276°
Posted 20 hours ago

Mad, Bad And Sad: A History of Women and the Mind Doctors from 1800 to the Present

£7.495£14.99Clearance
ZTS2023's avatar
Shared by
ZTS2023
Joined in 2023
82
63

About this deal

They point out that the categories are unreliable in that clinicians fail to agree on which labels to apply to a client and there is a risk of using them to stigmatise people (BPS, 2011). The author intersperses the history of the treatment of mental illness with biographies of both famous patients and therapists, along with some chapters that focus ‘trends’ in mental illness. This book is not really about women with mental illness, as you would assume based on the fact that is what it purports itself to be. V. (2007) Transforming normality into pathology: The DSM and the outcomes of stressful social arrangements. This fascinating history of mind doctors and their patients probes the ways in which madness, badness, and sadness have been understood over the last two centuries.

Treatments are available for psychopathy but, in any case, it should not matter too much because the real issue is one ofdangerousness. Here too is the story of how over the years symptoms and diagnoses have developed together to create fashions in illness and how treatments have succeeded or sometimes failed. Philipe Pinel, Jean Etienne Esquirol, Jean Martin Charcot, Alexander Morison, William James, Havelock Ellis, Josef Breuer, Sigmund Freud, Lou Andreas Salome, Sandor Ferenczi, Hanns Sachs, Princess Marie Bonaparte, Anna Freud, Dorothy Burlingham, Melanie Klein, Ruth Beuscher and Marianne Kris. Less of an objective historical look on the treatment of women re: mental illness and more of a rambling set of descriptions about various (mostly male) mind doctors with a noted lack of attempt to try and explain terms in a layman’s fashion. The theory of menstrual madness held a tight grip on the understanding of even the most prominent of nineteenth-century physicians.Brandon was brought up by a brutal aunt who subjected her to beatings from the age of three: these began to form the basis for her childhood fantasies. From the depression suffered by Virginia Woolf and Sylvia Plath to the mental anguish and addictions of iconic beauties Zelda Fitzgerald and Marilyn Monroe.

What was affectionately known as "shell shock" is now a recognized disease resulting from horrendous trauma. Likewise, who can say they are safe from the factors he considers predictive of mental alienation: irregularities in the environment; sudden, oppressive or excessive passions; a melancholic constitution? She seems to be of the impression that child abuse - both physical and sexual - are a 'class' issue, aka a poor person's issue, which is absurd. This was part of the extraordinary case of Henriette Cornier, a nursemaid who calmly sliced off the head of her 19-month-old charge and threw it out of the window because 'the idea presented itself'. My only moments of confusion came with her odd comma placement, and too many phrases contained within one sentence.The use of famous women’s lives and writings, such as Zelda Fitzgerald, Sylvia Plath, Virginia Woolf, and Marilyn Monroe work as case studies of both depth and breadth. This is described as extreme black and white thinking, instability in mood and relationships, self-image and identity problems and inclinations toward impulsivity and self-harm. Her reading of 'the most iconic mind doctor' is generous, although she examines in detail why Freud has been portrayed as sexist. It both affirms common perceptions of the field and surprises; taking mental illness out of hospitals, off couches, and into our everyday lives – from popular malaise to the lithium in 7-Up. I felt the book suffered from the great weight of knowledge that it tried to contain and would have benefitted from frankly being a bit shorter.

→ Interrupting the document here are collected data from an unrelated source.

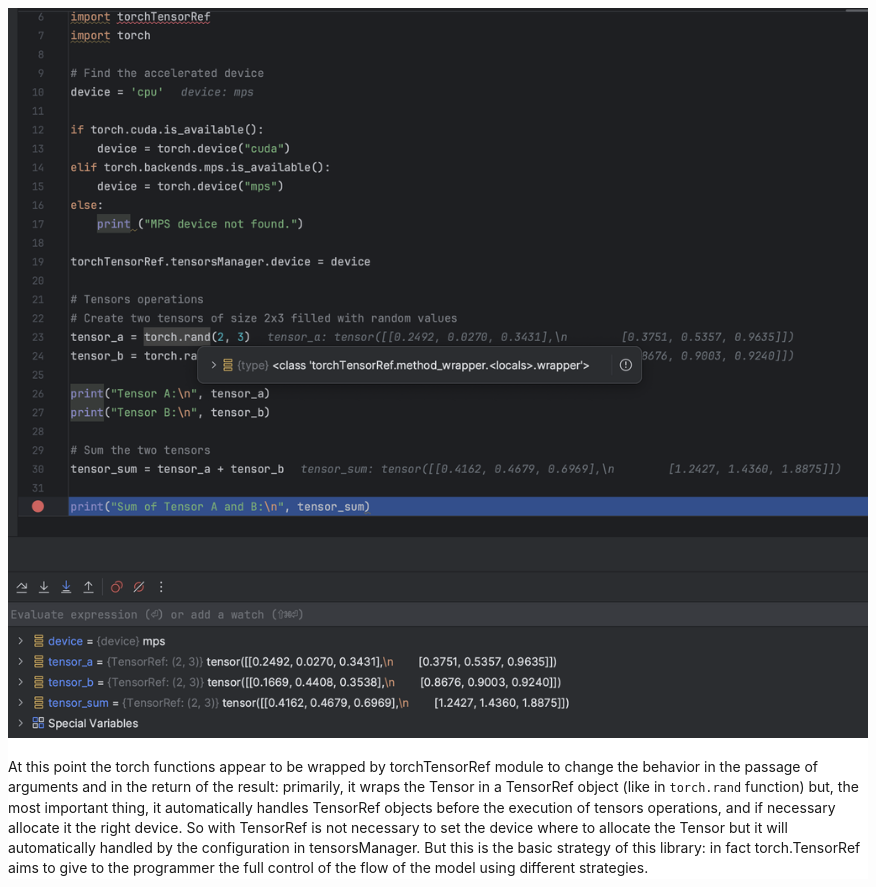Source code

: ![](assets/debug_torch_tensorref.png)

At this point the torch functions appear to be wrapped by torchTensorRef module to change the behavior in the passage of arguments and in the return of the result: primarily, it wraps the Tensor in a TensorRef object (like in `torch.rand` function) but, the most important thing, it automatically handles TensorRef objects before the execution of tensors operations, and if necessary allocate it the right device. So with TensorRef is not necessary to set the device where to allocate the Tensor but it will automatically handled by the configuration in tensorsManager. But this is the basic strategy of this library: in fact torch.TensorRef aims to give to the programmer the full control of the flow of the model using different strategies.
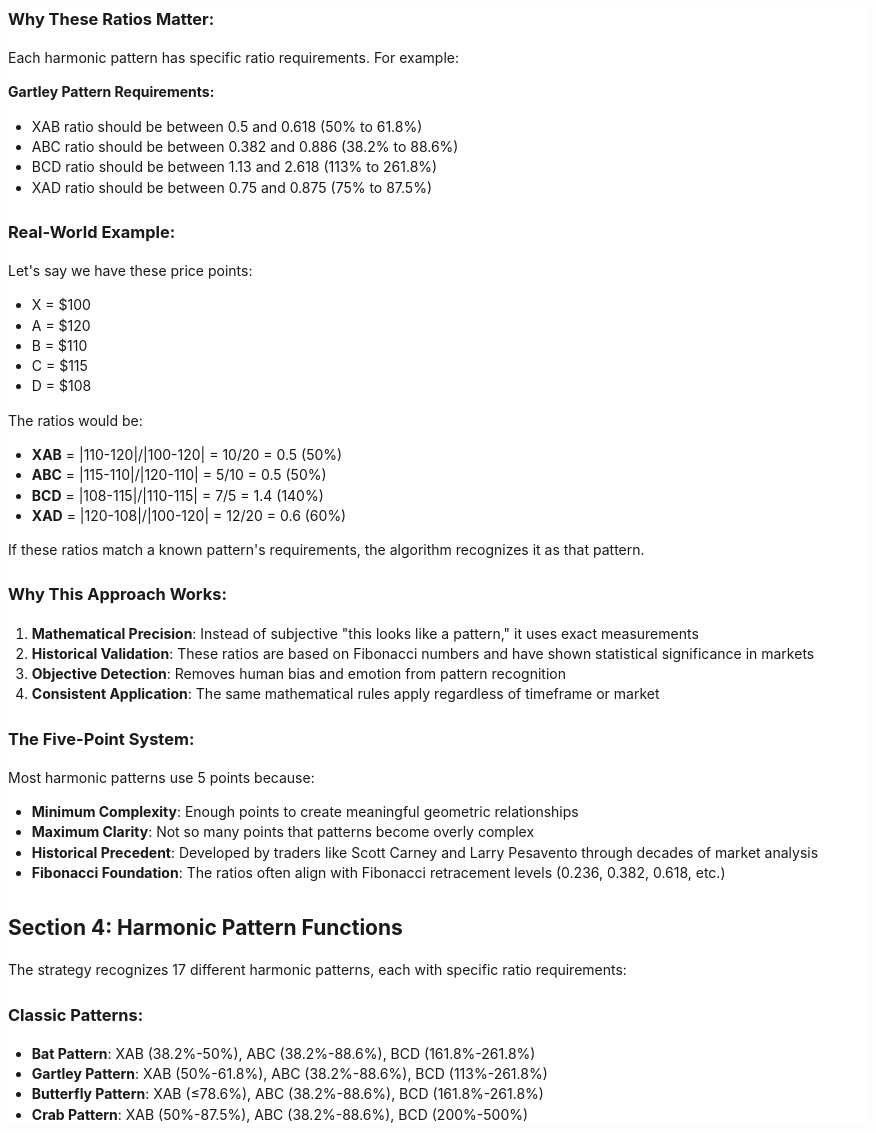 ### Why These Ratios Matter:
Each harmonic pattern has specific ratio requirements. For example:

**Gartley Pattern Requirements:**
- XAB ratio should be between 0.5 and 0.618 (50% to 61.8%)
- ABC ratio should be between 0.382 and 0.886 (38.2% to 88.6%)
- BCD ratio should be between 1.13 and 2.618 (113% to 261.8%)
- XAD ratio should be between 0.75 and 0.875 (75% to 87.5%)

### Real-World Example:
Let's say we have these price points:
- X = $100
- A = $120  
- B = $110
- C = $115
- D = $108

The ratios would be:
- **XAB** = |110-120|/|100-120| = 10/20 = 0.5 (50%)
- **ABC** = |115-110|/|120-110| = 5/10 = 0.5 (50%)
- **BCD** = |108-115|/|110-115| = 7/5 = 1.4 (140%)
- **XAD** = |120-108|/|100-120| = 12/20 = 0.6 (60%)

If these ratios match a known pattern's requirements, the algorithm recognizes it as that pattern.

### Why This Approach Works:
1. **Mathematical Precision**: Instead of subjective "this looks like a pattern," it uses exact measurements
2. **Historical Validation**: These ratios are based on Fibonacci numbers and have shown statistical significance in markets
3. **Objective Detection**: Removes human bias and emotion from pattern recognition
4. **Consistent Application**: The same mathematical rules apply regardless of timeframe or market

### The Five-Point System:
Most harmonic patterns use 5 points because:
- **Minimum Complexity**: Enough points to create meaningful geometric relationships
- **Maximum Clarity**: Not so many points that patterns become overly complex
- **Historical Precedent**: Developed by traders like Scott Carney and Larry Pesavento through decades of market analysis
- **Fibonacci Foundation**: The ratios often align with Fibonacci retracement levels (0.236, 0.382, 0.618, etc.)

## Section 4: Harmonic Pattern Functions

The strategy recognizes 17 different harmonic patterns, each with specific ratio requirements:

### Classic Patterns:
- **Bat Pattern**: XAB (38.2%-50%), ABC (38.2%-88.6%), BCD (161.8%-261.8%)
- **Gartley Pattern**: XAB (50%-61.8%), ABC (38.2%-88.6%), BCD (113%-261.8%)
- **Butterfly Pattern**: XAB (≤78.6%), ABC (38.2%-88.6%), BCD (161.8%-261.8%)
- **Crab Pattern**: XAB (50%-87.5%), ABC (38.2%-88.6%), BCD (200%-500%)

Elżbieta Borensztejn was born on 4 January 1946 in Łódź, Poland, the daughter of Hena and Aaron Borensztejn with Jewish origin. Breast-feeding women were seen as having 'lactational insanity' (it was thought, quite literally, that they had milk on the brain). However, one gets the sense that the loose focus on women came only after the book was written, more as a suggestion from her editor to pare the tome down, rather than being the author's incipient specialization. I do know that Kurt Cobain was not a cutter or known for self-harm of that manner, and the fact that she would include what is supposed to be an actual quote in the text and never bother to double check the veracity - or even just the exact wording - of it at all just blew my mind. However, there is increasing concern about the progressive medicalising of eccentricity and bad behaviour (Wakefield, 2011).As a soon-to-be pharmacist and longtime sufferer of mental illness myself, I know Big Pharma is evil. It is a fairly unchallenging book, easy to read and understand, even though going through 500 pages was tough and my slow progression through it almost drove me mad, bad and sad (eheh, can't avoid inserting a pun). There is a growing tendency to medicalise behaviours that are just distressing or upsetting, perhaps encouraged by medical insurance and drug companies.

Asda Great Deal

Free UK shipping. 15 day free returns.
Community Updates
*So you can easily identify outgoing links on our site, we've marked them with an "*" symbol. Links on our site are monetised, but this never affects which deals get posted. Find more info in our FAQs and About Us page.